Mindfulness affects our brain
Mindfulness changes brain patterns. It has been shown to affect how the brain works and even its structure. People undertaking mindfulness training have shown increased activity in the area associated with positive emotion – the pre-frontal cortex – which is generally less active in people who are depressed. The brain is constantly being re-shaped by our experiences and thoughts. The more we worry the better we become at worrying. However, when we practice mindfulness we learn to become calm, clear and focused and this strengthens these networks. It makes sense that it is important to practice mindfulness when we are feeling good and not just in a depressed, anxious or fearful state. This helps us to avoid relapse by keeping the amygdala, that is, the part of the brain involved in the processing and expression of emotions (especially anger and fear) calm and relaxed.
The Amygdala
When the amygdala is activated and we are in fight, flight, freeze or faint mode, the rational mind is diminished and therefore, we see little or no solution. Mindfulness helps dampen down the effects of the amygdala and allows us to stay with the underlying emotion and not engage in self-triggering ruminating and negativity. It also means that we are less likely to be swept away by strong emotions and the power of the amygdala. We can bring choice to our emotions and our thoughts by being aware and accepting of them and in doing so we are playing an active role in changing the way the structure of the brain develops.
Fear
Fear can save lives so it is essential for survival. It can also be a deeply unpleasant feeling that overwhelms us in response to a perceived threat causing us to fight, flight, freeze or faint. This is usually the type of fear that we continually generate in our own minds through ruminating, catastrophizing and negative thinking. These messages are continually reinforcing the threat or danger. We create this intense energy in our bodies and alarm bells go off in our heads telling us we are in danger which, of course, is not the case. It is important that we learn to control our minds as opposed to our world which is, in many ways, out of our control.
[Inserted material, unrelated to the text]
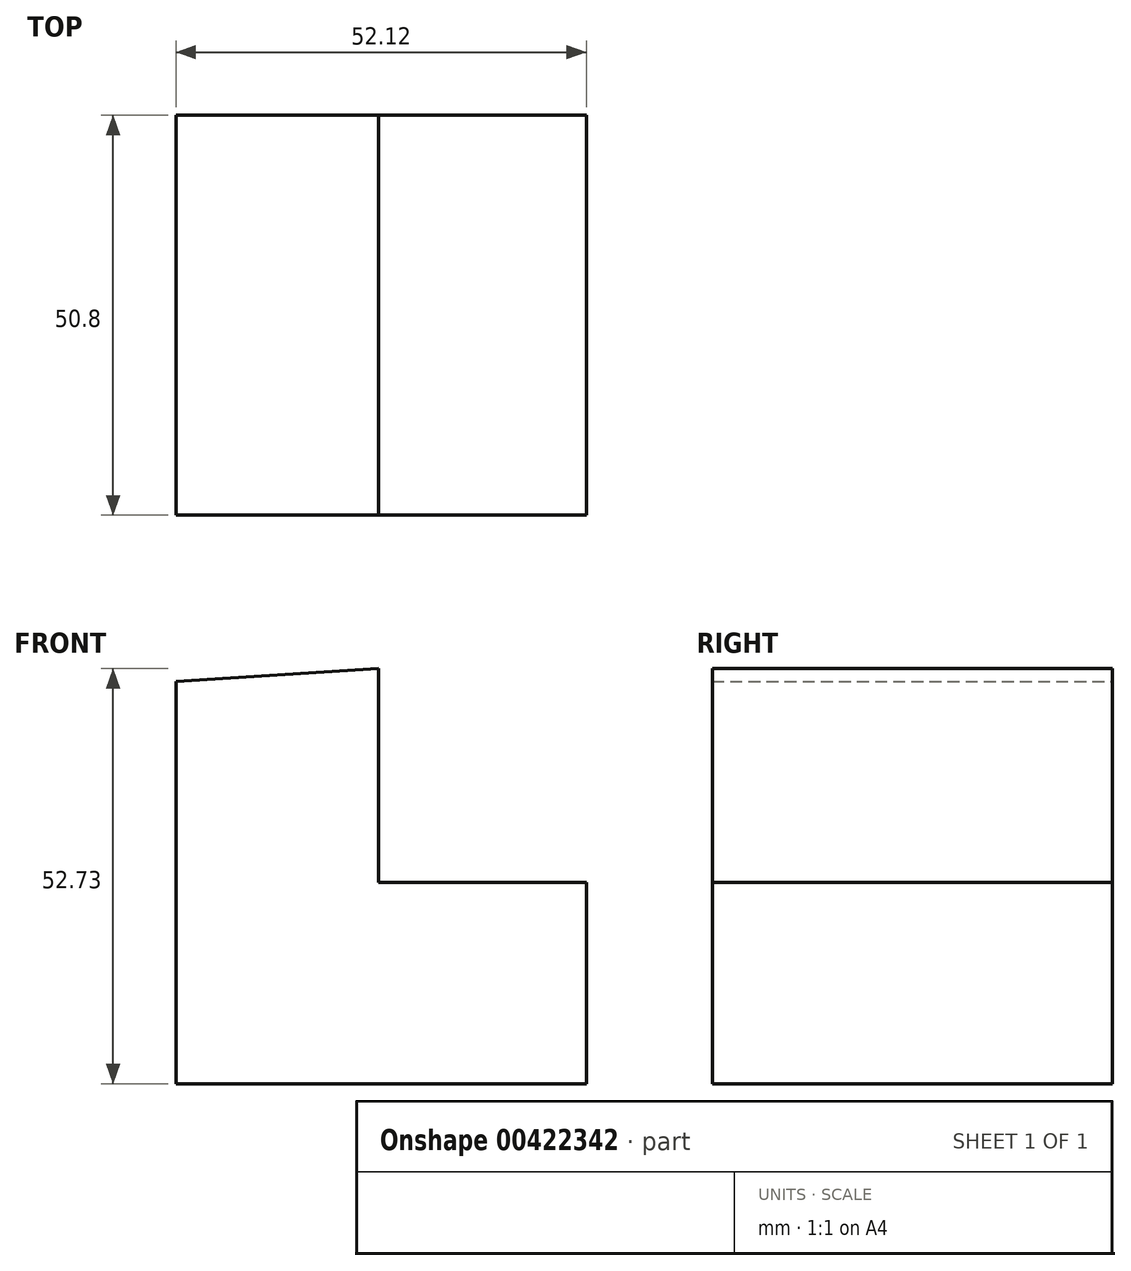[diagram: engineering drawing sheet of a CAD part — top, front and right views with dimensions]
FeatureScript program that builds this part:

Mindfulness helps us to acknowledge the fear by naming it. Taking deep breaths will allow us to slow the body down and to bring kindness and compassion to ourselves for being afraid.
According to Professor Mark Williams, who just retired from the Mindfulness Centre at Oxford University, mindfulness practice can reduce the relapse rate for depression. His theory is that when people have been depressed a number of times, their brains create a link between three features:
– a low mood
– very ruminative negative thinking
– physical fatigue
The key is stepping out of rumination and negative thinking which causes the fatigue. If the person can accept the presence of the low mood (which is probably a normal response to an experience) and acknowledge how they are feeling, with patience and compassion, the low mood will pass. Mindfulness takes practice and changing our way of being takes patience!